Aim of the task: Please carry on the text below on Snoqualmie Valley railroads, picking up after its last sentence. The data that follows it plays no part in this.

Although they are mostly gone today, railroads completely changed the face of the Snoqulamie Valley during the early 1900s. They quickly became the primary transportation network in the region, not only connecting the cities, but in a number of cases actually helping create them. So why were the railways built, and where did they go?
In the early 1900s, the little town of Cherry Valley (near present day Duvall) underwent a dramatic transformation, driven by the introduction of the railroad.
Situated on the banks of the Snoqualmie River near today’s Taylor’s Landing Park, the community of Cherry Valley was centered around a market, grange hall, church, and a school (which had been constructed from the wood of a single old growth log). It was mostly isolated from the larger Seattle-Tacoma region, relying on boats as the main mode of transportation for timber, farm goods, and people.
But over time, the Snoqualmie Valley’s immense timber potential and rich agricultural soils attracted notice. In 1904, several railroad companies began vying to create a network of electric railways to connect it with the broader region. Yes, you read that correctly: electric railways. King County hydroelectric plants like the one at Snoqualmie Falls and on the Cedar River meant there was an easy, nearby power source for the train cars. In fact some companies, like Stone & Webster, took it a step farther and purchased the Snoqualmie Falls hydroelectric plant, giving them control of both the utilities and the street cars.
The planned network included a line from Everett to Seattle, Everett to Snohomish, Snohomish to Carnation (via Monroe and Cherry Valley), and Renton to Carnation (via Issaquah and Fall City). Over-competition led to many of these plans being abandoned or delayed, but a few succeeded, including an electric railway from Everett to Tacoma. This line, referred to as the Seattle-Tacoma Interurban, ran until December 30, 1928.
The route to the east, connecting Snohomish to Carnation (via Cherry Valley) ran across some challenges. The company that had acquired the right of way, Everett & Cherry Valley Traction, did not want to share their space with the Milwaukee Company who also had plans to build. In 1910, after several years of legal battles, a King County judge sided with the Milwaukee Company forcing Everett & Cherry Valley Traction to share their space.
After their loss, Everett & Cherry Valley Traction sold their right-of-way to the Great Northern Railway Company. Great Northern continued building the rail lines where Everett & Cherry Valley left off, but quickly discovered another issue. The town of Cherry Valley sat squarely in the way of the railway. So, in 1909, to appease the residents of Cherry Valley, Great Northern agreed to pay for the buildings to be moved up the hill to the new town site (which would be named Duvall).
Some of these buildings are still standing today, including Duvall Flower and Gifts (formerly the Hix Market) and the Grange Café (formerly the Grange Hall). It took about six weeks to move the town up hill. In the years to follow dozens of other buildings were constructed alongside the original ones and today make up Duvall’s main street.

Recorded data:
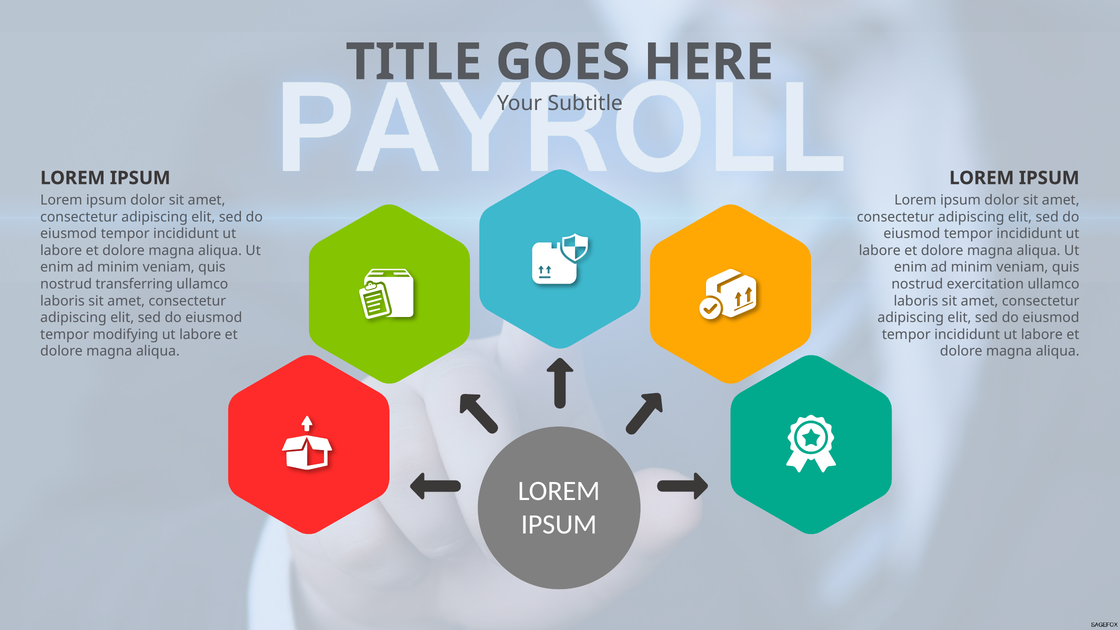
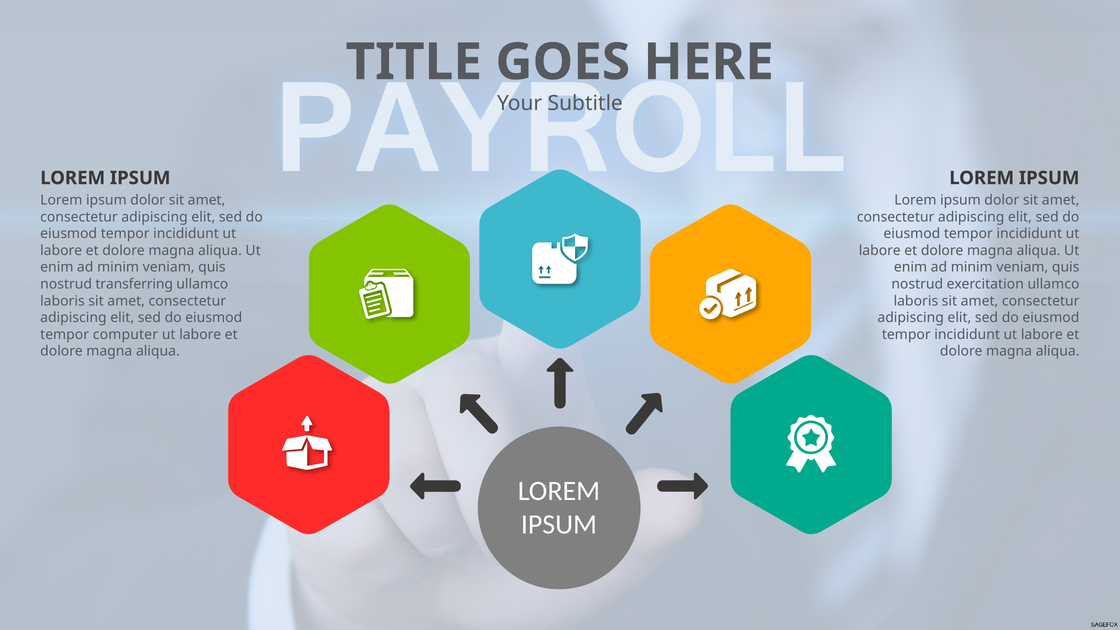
modifying: modifying -> computer
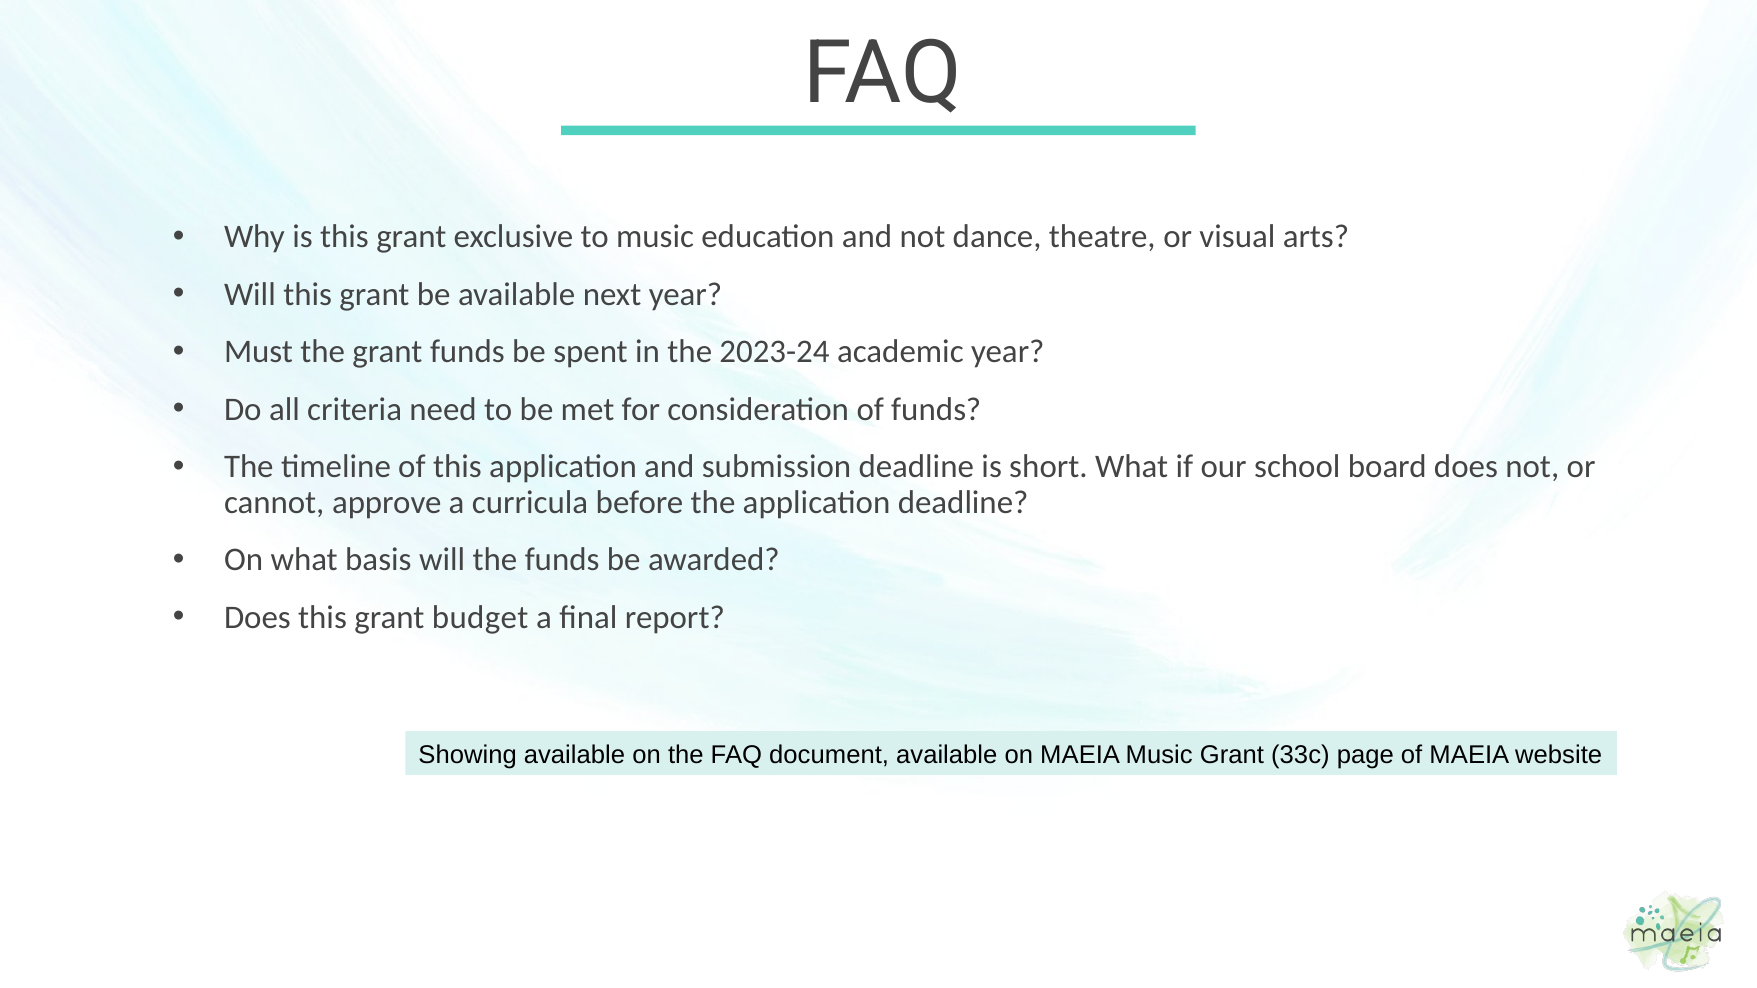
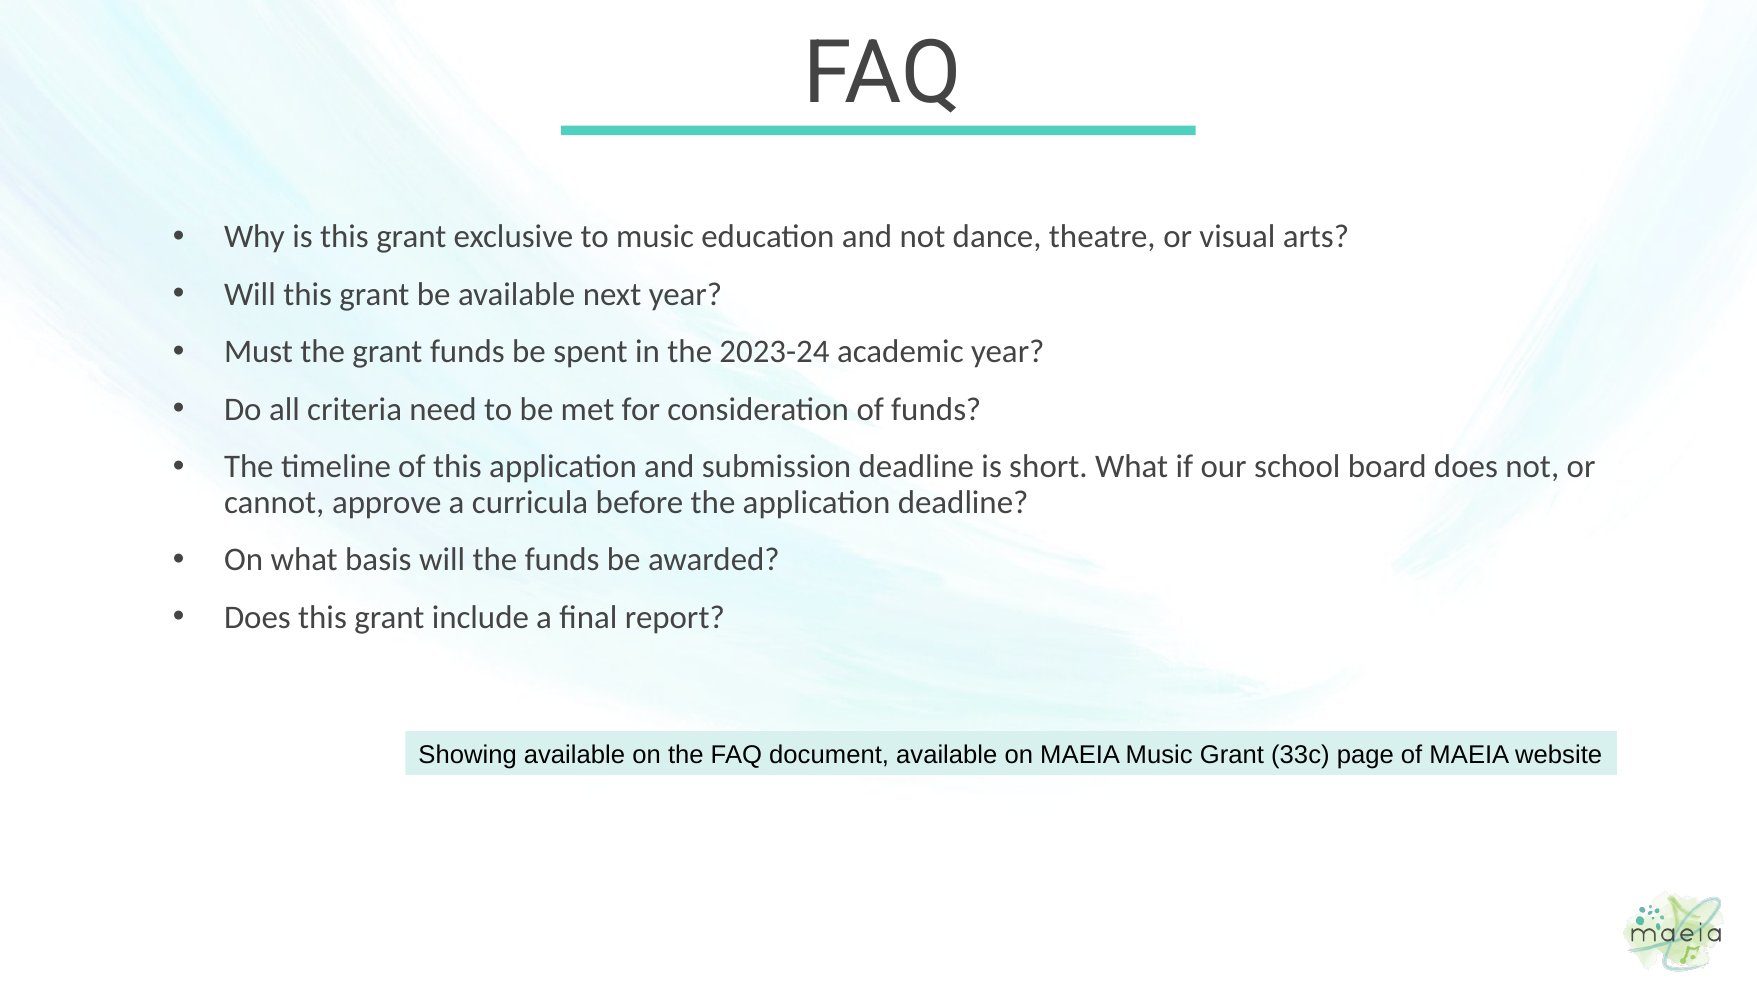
budget: budget -> include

Response:
In addition to the buildings, Great Northern also had to move 20 graves. The company had to excavate a hillside and a portion of the Cherry Valley cemetery to install its rail line. The cemetery had mostly been abandoned due to flooding issues (which often caused for disruptive burials, when grave diggers would have to bail out water as caskets were being lowered), but there were still some that remained that were in the way. You can read more about the Cherry Valley cemetery in the Duvall Historical Society’s Newsletter and can still visit it today.
Only six months after Great Northern finished installation, a rival railroad company, Milwaukee, arrived and squeezed another set of tracks between the Great Northern rail lines and the river. Both companies started to use their rail lines right away to haul timber and other freight, but it would take a while longer for passenger service to come.
On May 7th, 1916, the Milwaukee Company launched full passenger for the Valley. The line included stops from Everett to Cedar Falls (next to the current Rattlesnake Lake) then on to Seattle. You can see the first time table, published in the Seattle Times, below.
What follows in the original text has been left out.